(Collected data entries)
§ §

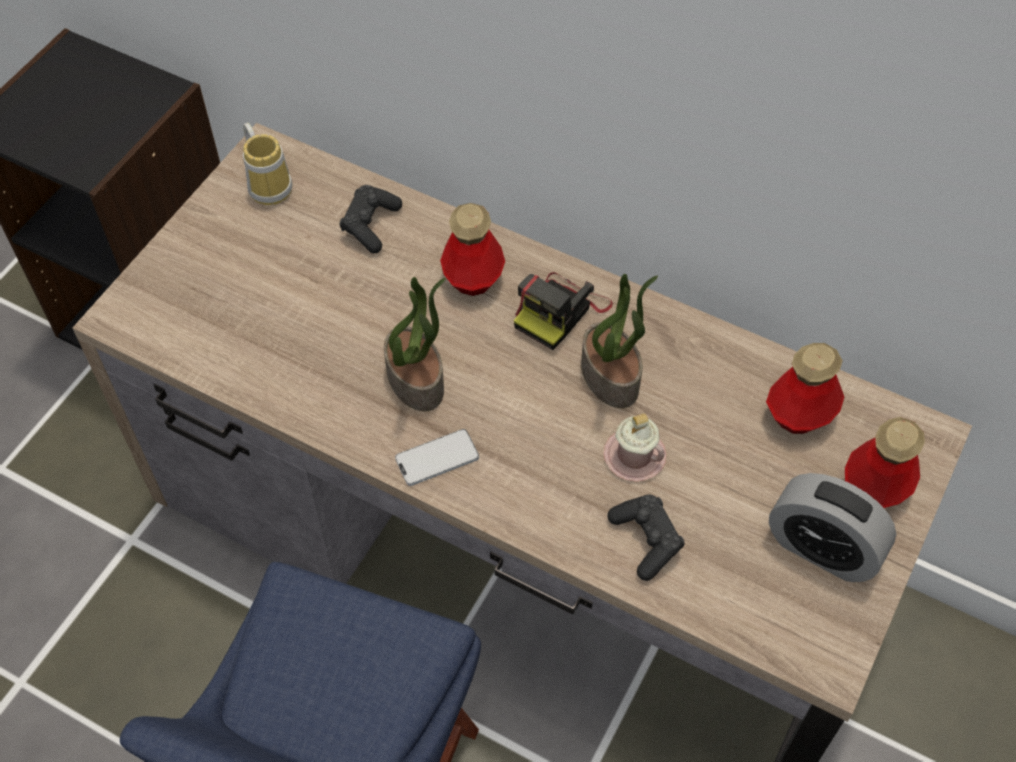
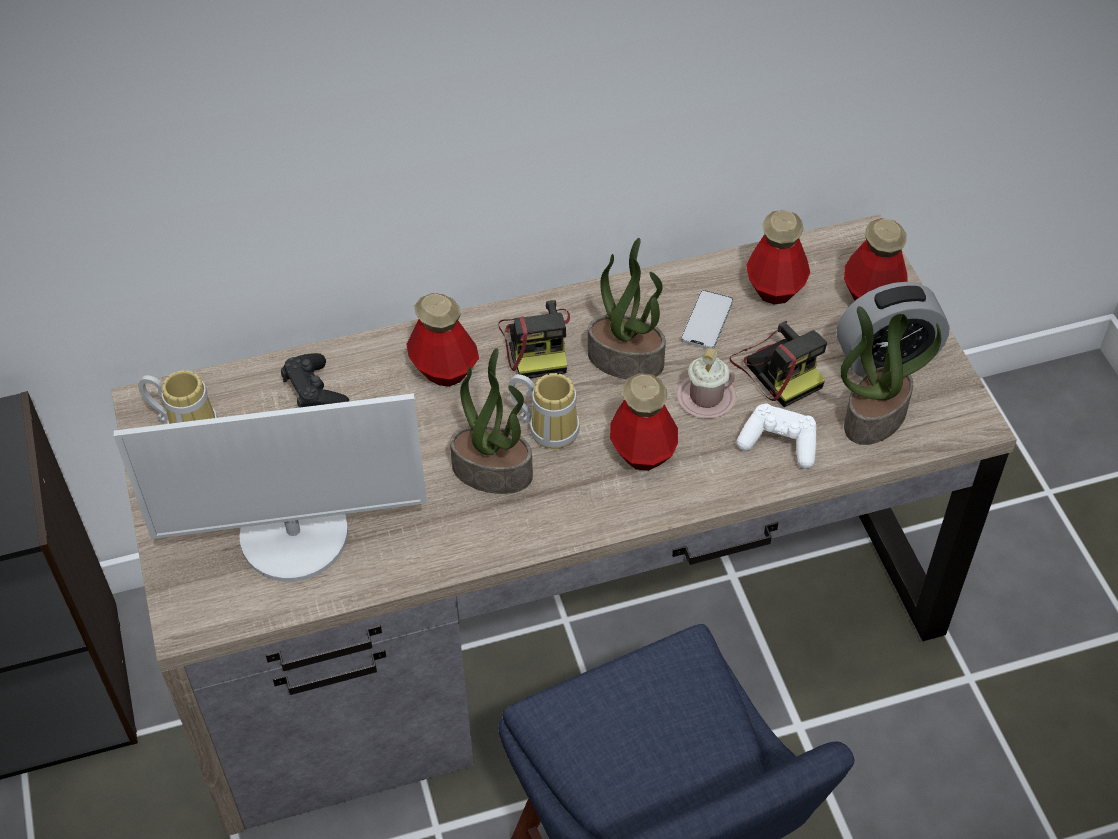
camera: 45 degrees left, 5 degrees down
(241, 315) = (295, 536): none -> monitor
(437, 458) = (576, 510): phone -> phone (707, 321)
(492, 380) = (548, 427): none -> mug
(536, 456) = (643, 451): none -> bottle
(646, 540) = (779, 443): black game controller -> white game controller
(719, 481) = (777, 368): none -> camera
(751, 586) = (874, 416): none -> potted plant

§ §

Work item
For every line in the entries above that contains "none", add one to a count, and give that number by itself.

Solution
5